15 Feb Winter Celebration Meals
February has always been a month of extreme differences for me. It can be a long, cold, miserable month, despite being the shortest of the year; snowstorms, blustery winds and staying indoors for most of the month can give us cabin fever. However, it’s also a month for celebrations, at least for my family, since we have some birthdays this month (including my own), and of course that of The Gilded Fork!
While I was in college, I discovered a long-standing tradition on campus called “Feb Club,” in which there was a huge party every night of the month, in a different location on campus each time. This seemed to be the only way to endure the misery of the coldest month in Connecticut. It was also long before I had much culinary sophistication, and the available libation choices usually came out of a tube attached to a metal canister.
Now that I do celebrations for a living, I’ve learned quite a bit more about how to have a good time in the cold winter months – in a way that celebrates gustatory pleasures and doesn’t end in a wicked 28-day hangover!
One common theme that I’ve noticed in winter celebration meals, regardless of where or in what context they take place, is the notion of conviviality. We gather together to get out of the cold and to partake of foods that we can share, reminding ourselves how fortunate we are to have food and drink and a warm room to share them in. A great example of this is the Alsatian tradition of the Choucroute garni, which we detailed in ReMARKable Palate Podcast #77 earlier this month. This dish is all about conviviality: A heaping platter of gently braised sauerkraut topped with a variety of meats and sausages by its very nature brings people together and encourages sharing (of course, the huge variety of Alsatian wines also helps to encourage this sense of conviviality).
In my native New Mexico, we also know how to celebrate the winter with our own traditional foods. One of my favorite winter meals, perfect for an informal gathering of family and friends, is a pot of posole that has been simmering away on the stove for days. Posole is a New Mexican dish originally created by the Pueblo Indians and adapted by the Spanish settlers: a hearty stew of hominy, pork, and either red or green chile, and for me, always a healthy dose of oregano. It’s great washed down with a bottle of Corona to curb a little of the heat from the chile. When I arrived home a few weeks ago, I was also happy to see a steamer basket full of my stepmother’s shredded chicken tamales on the stove. Smothered with extra hot Hatch red chile, they were a great way to welcome me home, and served as a nice appetizer for that posole. We had about twenty family members passing through that day, and the common theme was the enjoyment of our New Mexican foods.
February is also a month for huge celebrations like Mardi Gras and The Chinese Lunar New Year. The Fat Tuesday celebrations leading up to Lent in New Orleans, as well as its southerly counterpart of Carnavale in Brazil, are a huge excuse to get drunk and eat lots of fattening food, because the next several weeks (at least for the Christians who started these parties) will be about fasting and deprivation.

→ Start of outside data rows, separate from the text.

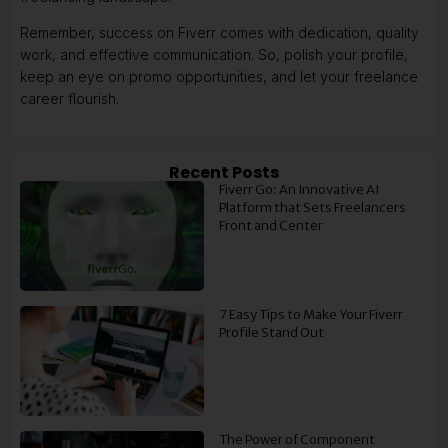
Remember, success on Fiverr comes with dedication, quality
work, and effective communication. So, polish your profile,
keep an eye on promo opportunities, and let your freelance
career flourish.
Recent Posts
Fiverr Go: An Innovative AI
Platform that Sets Freelancers
Front and Center
7 Easy Tips to Make Your Fiverr
Profile Stand Out
The Power of Component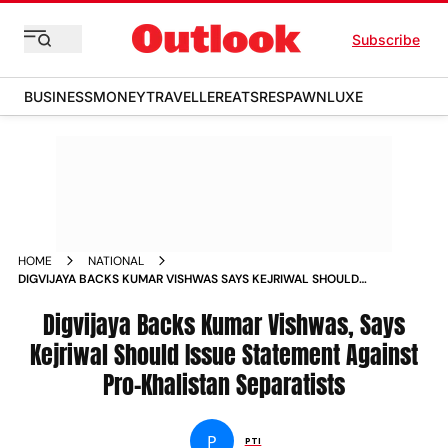
Subscribe
BUSINESS
MONEY
TRAVELLER
EATS
RESPAWN
LUXE
HOME
NATIONAL
DIGVIJAYA BACKS KUMAR VISHWAS SAYS KEJRIWAL SHOULD
ISSUE STATEMENT AGAINST PRO KHALISTAN SEPARATISTS
NEWS
Digvijaya Backs Kumar Vishwas, Says
Kejriwal Should Issue Statement Against
Pro-Khalistan Separatists
P
PTI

Look no further than our Mise en Place section for a Mardi Gras menu to get a sense of the celebratory nature of the foods of this party. That King Cake looks like it’s having its own party!

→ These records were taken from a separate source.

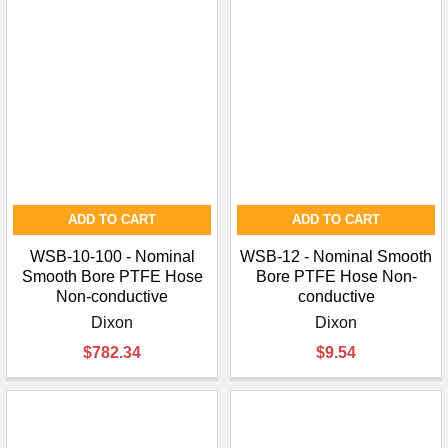
ADD TO CART
ADD TO CART
WSB-10-100 - Nominal
WSB-12 - Nominal Smooth
Smooth Bore PTFE Hose
Bore PTFE Hose Non-
Non-conductive
conductive
Dixon
Dixon
$782.34
$9.54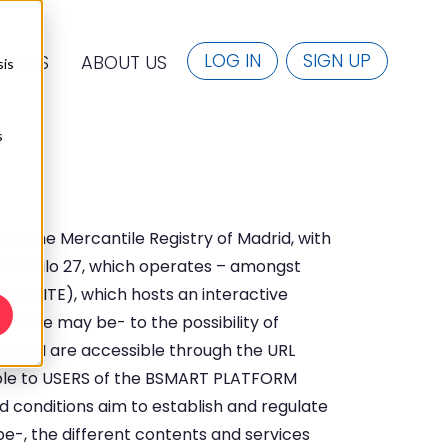
LOG IN
SIGN UP
URCES
ABOUT US
sis
s
with the Mercantile Registry of Madrid, with
y Gonzalo 27, which operates – amongst
e WEBSITE), which hosts an interactive
e case may be- to the possibility of
TFORM are accessible through the URL
ble to USERS of the BSMART PLATFORM
d conditions aim to establish and regulate
-, the different contents and services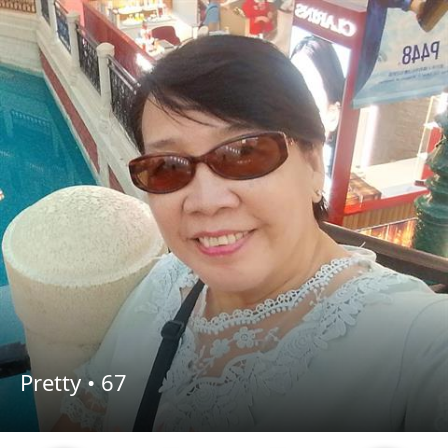
Pretty •
67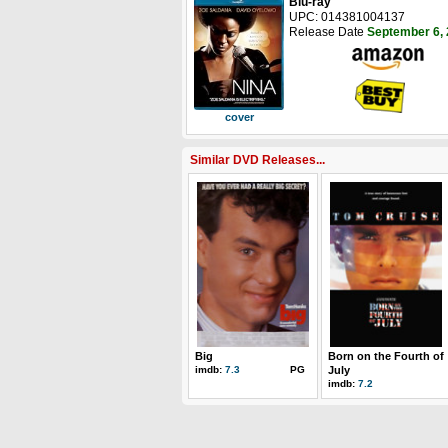
Blu-ray
UPC: 014381004137
Release Date
September 6,
cover
Similar DVD Releases...
Big
Born on the Fourth of
imdb:
7.3
PG
July
imdb:
7.2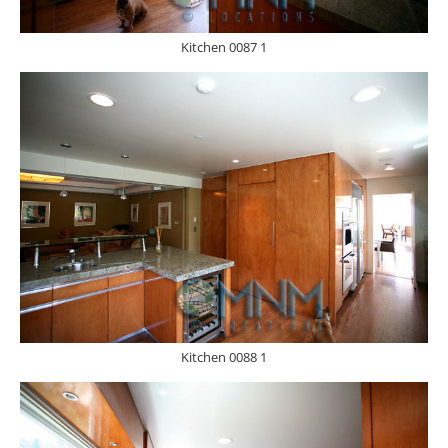
Kitchen 0087 1
Kitchen 0088 1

And no one can party like the Chinese at the Lunar New Year! Fireworks, colorful confetti, dragons, drums and colorful paper envelopes filled with coins for the children are the hallmarks of the actual celebration, but additionally, the prodigious foods of the New Year meal have symbolic significance, evoking the hope for good luck, a bountiful new year and the good fortune of being around family. A whole fish represents togetherness and abundance, a whole chicken or duck complete with head, tail and feet symbolizes completeness, and long, uncut noodles represent long life. It’s considered bad luck to use knives or cleavers at this celebration, as you could “cut off” the family’s fortunes for the year. (There is some practicality here as well, since it helps to prepare all the chopped foods a day or two in advance.)
A very common Chinese greeting, “Chi fan le mei you?” means “Have you eaten yet?” In this culture, it is assumed that if you have eaten, you are well, and if not, they are going to make you happy with a bowl of food! Many of the dishes are eaten at this time because the sounds of their names are homonyms for phrases such as “good luck,” “wealth and good business,” “togetherness” and “profit.” You may wonder why you see so many tangerines and oranges at this time of year, and it is because their names mean “gold” and “wealth.”
So although February is nearly over, there’s still time in the winter to enjoy a celebratory meal with family or friends. Try out our Birthday Celebration Mise en Place menu for yourself, whether or not you have a reason to celebrate. And be sure to save a place at the table for us!